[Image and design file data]
+ + + + +

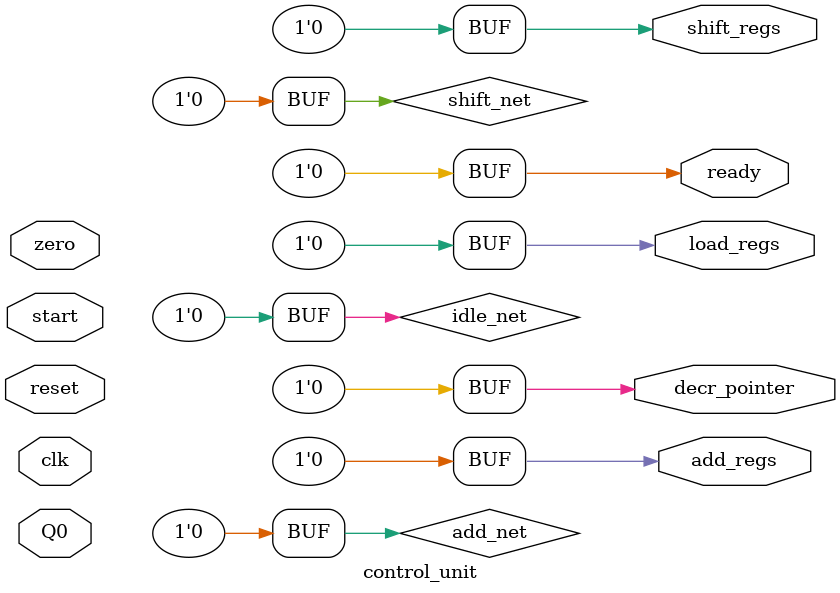
<source format=v>
module control_unit(
    input start,Q0,zero, //external inputs
    input clk,reset, //other inputs
    output ready,decr_pointer,shift_regs, //moore type outputs
    output load_regs,add_regs //melay type outputs
);
wire net1,net2,net3,net4,net5;
wire idle_net, add_net, shift_net;
wire [1:0]state;

assign idle_net = 1'b0;
assign shift_net = 1'b0;
assign add_net = 1'b0;

and(net1, state[0], ~state[1], start);
and(net2, ~state[0], ~start, state[1]);
or(net3, net1, net2);

/*
module D_FF(
    input D,clk,reset,
    output reg Q
);
*/

D_FF D0(
    .D(net3), .clk(clk), .reset(reset),
    .Q(state[0])
);

D_FF D1(
    .D(add_net), .clk(clk), .reset(reset),
    .Q(state[1])
);

/*
decoder - decodes the output of flip flops into 
induvidual wires that represent each state of the control
fsm
/*

module decoder(
    input [1:0] state,
    output State_idle, state_add, state_shift
);
*/

decoder D(
    .state(state),
    .State_idle(idle_net),
    .state_add(add_net),
    .state_shift(shift_net)
);

/*
Outputs of the control system - control outputs
*/

//moore outputs
assign ready = idle_net;
assign decr_pointer = add_net;
assign shift_regs = shift_net;

//melay outputs
and(load_regs, start, idle_net);
and(add_regs, add_net, Q0);

endmodule 




</source>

+ + + + +

**Activity:**
Write out every line of the entries that holds the word "ready".

**Problem solution:**
    output ready,decr_pointer,shift_regs, //moore type outputs
assign ready = idle_net;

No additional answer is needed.